The NAT device will keep a table with currently open connections so that it can send return packets to the internal host that opened the connection. An entry in the state table could look something like this:
Internal Source IP | Internal S-Port | External S-Port | Destination IP | D-Port
192.168.1.12 10123 10123 203.0.113.1 5555
When a packet is received (from the external side) the NAT device will check the Source IP, Source Port and Destination Port of the packet and compare it to the Destination IP, D-Port and External S-Port fields in its connection table. When it finds a match it will forward the packet to Internal Source IP on Internal S-Port.
UDP hole punching depends on the fact that Internal and External Source Ports are the same. This is normally the case unless you have a second internal host that uses the same Source port to connect to the same external Destination/D-Port combination.
When we assume that Internal and External S-Port are the same then both clients A,B can communicate their source port to the rendezvous server which will then relay the information back to the other client respectively.
Yes. Yes it is possible. The network has to be able to handle all the packets (without exceptions - packet loss means death), the machines have to be able to send out packets fast enough, the other end must not have "flooding protection" and the address has to not change every time you open a new connection. This method managed to connect my laptop behind my University's WiFi with my friends laptop behind his WiFi and it sent a packet from my home WiFi through my University's symmetric NAT. If you're using a phone, you should probably send packets as fast as possible because phones are slow but with laptops you can synchronize the barrage of UDP packets with Thread.sleep()
/**
* Shoots empty UDP packets at every port between "start" and "end".
*/
public static void sendBarrage(int start, int end, InetAddress target) {
final ByteBuffer to_send = ByteBuffer.allocate(0);
// Start at a random value to avoid re-traversing failed paths on repeated attempts.
final int starting_point = start + generator.nextInt(end - start);
// Go from starting_point down to 1024.
for (int port = starting_point; port >= start; --port) {
try {
if (made_connection == false) {
myChannel.send(to_send, new InetSocketAddress(target, port));
} else {
break;
}
} catch (java.nio.channels.ClosedChannelException cce) {
Application.printerr("Channel closed while on port: " + port);
break;
} catch (IOException e) {
Application.printerr("Error sending in port: " + port);
continue;
}
}
// Go from 65535 down to say starting_point, not including starting_point.
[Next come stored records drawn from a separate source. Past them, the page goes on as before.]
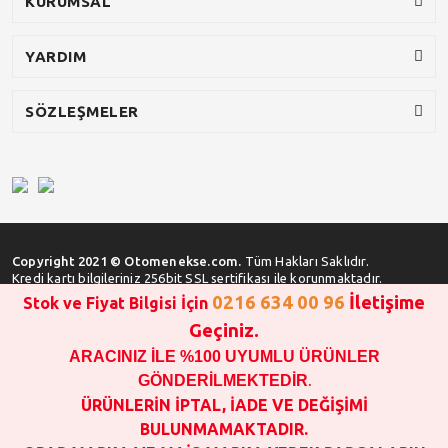
KURUMSAL
YARDIM
SÖZLEŞMELER
Copyright 2021 © Otomenekse.com.
Tüm Hakları Saklıdır.
Kredi kartı bilgileriniz 256bit SSL sertifikası ile korunmaktadır.
0216 634 00 96
İletişime
Stok ve Fiyat Bilgisi İçin
Geçiniz.
ARACINIZ İLE %100 UYUMLU ÜRÜNLER
SATIN ALMA İŞLEMİ YAPMADAN ÖNCE
STOK VE FİYAT BİLGİSİ ALINIZ !!!
GÖNDERİLMEKTEDİR
.
1000 TL VE ÜSTÜ SİPARİŞ VERİLEBİLİR!!!
ÜRÜNLERİN İPTAL, İADE VE DEĞİŞİMİ
OPAR MARKA VE MAİS MARKA YEDEK PARÇALARIN
BULUNMAMAKTADIR.
GARANTİSİ YOKTUR!!!!!!!!!!!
for (int port = end - 1; port > starting_point; --port) {
try {
if (made_connection == false) {
myChannel.send(to_send, new InetSocketAddress(target, port));
} else {
break;
}
} catch (java.nio.channels.ClosedChannelException cce) {
Application.printerr("Channel closed while on port: " + port);
break;
} catch (IOException e) {
Application.printerr("Error sending in port: " + port);
continue;
}
}
}
^ Make sure you call this method in a loop, it might take a few attempts. Keep in mind that this method does NOT work with cell phone tower networks (unless you get insanely lucky and the public ip address does not change). It might work better if one side holds the port open while the other guesses rather than having them both brute force both sides.
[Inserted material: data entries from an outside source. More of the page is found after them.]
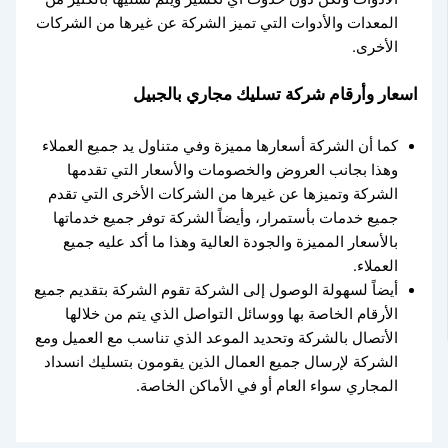
المعدات والأدوات التي تميز الشركة عن غيرها من الشركات
الأخرى.
اسعار وأرقام شركة تسليك مجاري بالجبيل
كما أن الشركة أسعارها مميزة وفي متناول يد جميع العملاء
وهذا بجانب العروض والخصومات والأسعار التي تقدمها
الشركة وتميزها عن غيرها من الشركات الأخرى التي تقدم
جميع خدمات بأستمرار، وأيضاً الشركة توفر جميع خدماتها
بالأسعار المميزة والجودة العالية وهذا ما أكد عليه جميع
العملاء.
أيضاً لسهولة الوصول إلى الشركة تقوم الشركة بتقديم جميع
الأرقام الخاصة بها ووسائل التواصل الذي يتم من خلالها
الأتصال بالشركة وتحديد الموعد الذي تناسب مع العميل ومع
الشركة لإرسال جميع العمال الذين يقومون بتسليك انسداد
المجاري سواء العام أو في الأماكن الخاصة.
Also, if only one side holds the ports open, this method might be good: https://www.goto.info.waseda.ac.jp/~wei/file/wei-apan-v10.pdf
Best Answer
The only way to establish a connection between two hosts when they are both behind different NATs is to either configure port-forwarding on the NAT devices, or use a third-party server hosted on a public address externally (in which case there is no direct TCP connection between hosts).